> [DIRECTIONS]:
Pull out each line of the data that includes the word "hematoxylin".

> [LISTED ENTRIES]:
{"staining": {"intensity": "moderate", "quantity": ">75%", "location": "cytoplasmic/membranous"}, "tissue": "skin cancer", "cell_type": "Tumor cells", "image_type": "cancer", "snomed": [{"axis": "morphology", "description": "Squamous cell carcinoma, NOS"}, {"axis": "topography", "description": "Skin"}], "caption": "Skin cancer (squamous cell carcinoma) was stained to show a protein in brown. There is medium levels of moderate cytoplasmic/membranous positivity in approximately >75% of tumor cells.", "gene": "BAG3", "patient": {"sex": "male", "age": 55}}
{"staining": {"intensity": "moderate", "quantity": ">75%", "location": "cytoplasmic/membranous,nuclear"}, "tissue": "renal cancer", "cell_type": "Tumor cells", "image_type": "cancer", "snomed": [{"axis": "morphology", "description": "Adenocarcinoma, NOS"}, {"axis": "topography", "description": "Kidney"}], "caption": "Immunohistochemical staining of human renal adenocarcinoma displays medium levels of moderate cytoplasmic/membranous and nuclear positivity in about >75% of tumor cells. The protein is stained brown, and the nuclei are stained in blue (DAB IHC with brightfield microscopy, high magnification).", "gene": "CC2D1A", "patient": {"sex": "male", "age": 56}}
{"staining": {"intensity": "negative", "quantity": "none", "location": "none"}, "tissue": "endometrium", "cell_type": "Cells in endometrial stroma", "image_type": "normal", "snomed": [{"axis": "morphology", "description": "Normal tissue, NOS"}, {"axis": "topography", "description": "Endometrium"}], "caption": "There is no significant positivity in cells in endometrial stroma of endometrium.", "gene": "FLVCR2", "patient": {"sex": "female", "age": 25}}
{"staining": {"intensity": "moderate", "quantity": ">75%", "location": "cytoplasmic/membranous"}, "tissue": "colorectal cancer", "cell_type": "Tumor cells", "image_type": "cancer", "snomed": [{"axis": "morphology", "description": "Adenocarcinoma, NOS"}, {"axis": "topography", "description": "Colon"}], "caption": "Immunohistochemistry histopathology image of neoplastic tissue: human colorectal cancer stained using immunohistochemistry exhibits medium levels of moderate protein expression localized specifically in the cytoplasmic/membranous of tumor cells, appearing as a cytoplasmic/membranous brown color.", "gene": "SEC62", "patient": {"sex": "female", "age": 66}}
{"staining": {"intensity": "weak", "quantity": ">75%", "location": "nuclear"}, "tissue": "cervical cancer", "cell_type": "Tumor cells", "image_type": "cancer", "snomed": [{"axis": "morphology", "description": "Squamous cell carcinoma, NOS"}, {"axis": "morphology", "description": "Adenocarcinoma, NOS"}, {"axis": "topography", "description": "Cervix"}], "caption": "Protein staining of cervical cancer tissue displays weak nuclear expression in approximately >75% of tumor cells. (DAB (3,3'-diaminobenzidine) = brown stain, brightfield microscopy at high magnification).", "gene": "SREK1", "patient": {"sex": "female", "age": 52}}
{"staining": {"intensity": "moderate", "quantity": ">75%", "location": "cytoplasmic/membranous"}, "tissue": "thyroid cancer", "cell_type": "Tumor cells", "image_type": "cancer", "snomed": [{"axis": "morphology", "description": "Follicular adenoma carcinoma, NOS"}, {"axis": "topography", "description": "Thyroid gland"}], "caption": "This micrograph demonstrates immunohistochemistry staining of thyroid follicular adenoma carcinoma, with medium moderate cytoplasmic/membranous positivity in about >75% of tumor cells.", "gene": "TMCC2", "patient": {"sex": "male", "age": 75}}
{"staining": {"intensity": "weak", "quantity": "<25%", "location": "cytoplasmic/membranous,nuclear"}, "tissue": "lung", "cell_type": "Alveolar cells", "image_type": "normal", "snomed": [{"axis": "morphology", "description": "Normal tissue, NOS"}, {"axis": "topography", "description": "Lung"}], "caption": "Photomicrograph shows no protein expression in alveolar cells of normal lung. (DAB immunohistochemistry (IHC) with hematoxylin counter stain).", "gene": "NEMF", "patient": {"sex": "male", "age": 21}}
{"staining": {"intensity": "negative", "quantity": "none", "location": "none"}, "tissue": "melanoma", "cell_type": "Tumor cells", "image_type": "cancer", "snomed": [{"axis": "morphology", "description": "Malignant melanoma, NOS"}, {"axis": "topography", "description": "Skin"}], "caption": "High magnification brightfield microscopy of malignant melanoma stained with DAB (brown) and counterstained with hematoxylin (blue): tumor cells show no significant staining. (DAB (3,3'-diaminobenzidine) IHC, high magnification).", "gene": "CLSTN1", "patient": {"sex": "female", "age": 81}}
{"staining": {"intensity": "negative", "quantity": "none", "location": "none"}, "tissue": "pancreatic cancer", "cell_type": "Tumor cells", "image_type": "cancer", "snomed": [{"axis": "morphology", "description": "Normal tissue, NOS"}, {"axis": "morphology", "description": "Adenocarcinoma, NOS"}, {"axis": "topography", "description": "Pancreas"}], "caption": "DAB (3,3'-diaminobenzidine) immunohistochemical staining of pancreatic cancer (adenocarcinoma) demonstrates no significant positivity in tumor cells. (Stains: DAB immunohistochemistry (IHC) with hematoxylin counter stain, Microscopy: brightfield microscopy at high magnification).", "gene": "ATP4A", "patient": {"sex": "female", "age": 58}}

> [OUTPUT FOR THIS TASK]:
{"staining": {"intensity": "weak", "quantity": "<25%", "location": "cytoplasmic/membranous,nuclear"}, "tissue": "lung", "cell_type": "Alveolar cells", "image_type": "normal", "snomed": [{"axis": "morphology", "description": "Normal tissue, NOS"}, {"axis": "topography", "description": "Lung"}], "caption": "Photomicrograph shows no protein expression in alveolar cells of normal lung. (DAB immunohistochemistry (IHC) with hematoxylin counter stain).", "gene": "NEMF", "patient": {"sex": "male", "age": 21}}
{"staining": {"intensity": "negative", "quantity": "none", "location": "none"}, "tissue": "melanoma", "cell_type": "Tumor cells", "image_type": "cancer", "snomed": [{"axis": "morphology", "description": "Malignant melanoma, NOS"}, {"axis": "topography", "description": "Skin"}], "caption": "High magnification brightfield microscopy of malignant melanoma stained with DAB (brown) and counterstained with hematoxylin (blue): tumor cells show no significant staining. (DAB (3,3'-diaminobenzidine) IHC, high magnification).", "gene": "CLSTN1", "patient": {"sex": "female", "age": 81}}
{"staining": {"intensity": "negative", "quantity": "none", "location": "none"}, "tissue": "pancreatic cancer", "cell_type": "Tumor cells", "image_type": "cancer", "snomed": [{"axis": "morphology", "description": "Normal tissue, NOS"}, {"axis": "morphology", "description": "Adenocarcinoma, NOS"}, {"axis": "topography", "description": "Pancreas"}], "caption": "DAB (3,3'-diaminobenzidine) immunohistochemical staining of pancreatic cancer (adenocarcinoma) demonstrates no significant positivity in tumor cells. (Stains: DAB immunohistochemistry (IHC) with hematoxylin counter stain, Microscopy: brightfield microscopy at high magnification).", "gene": "ATP4A", "patient": {"sex": "female", "age": 58}}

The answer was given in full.